- Opening Delimiter -

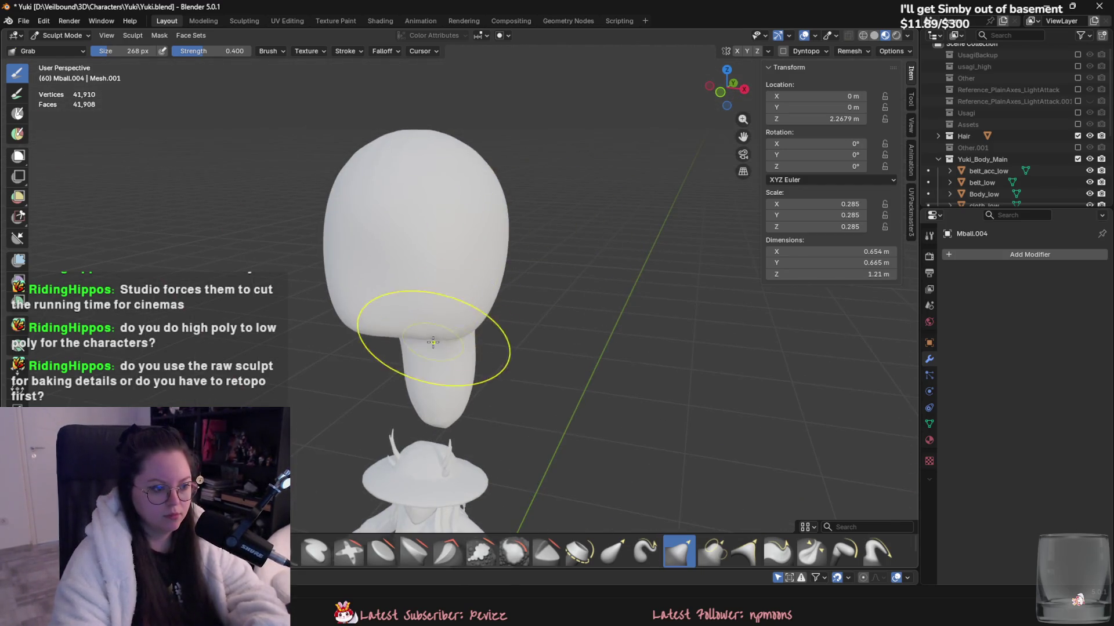
middle_click_drag(398, 348, 445, 354)
left_click_drag(444, 353, 445, 381)
middle_click_drag(444, 381, 575, 475)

- Closing Delimiter -

The pictures in the listing above are to be dropped, and everything else reproduced exactly.

middle_click_drag(398, 348, 445, 354)
left_click_drag(444, 353, 445, 381)
middle_click_drag(444, 381, 575, 475)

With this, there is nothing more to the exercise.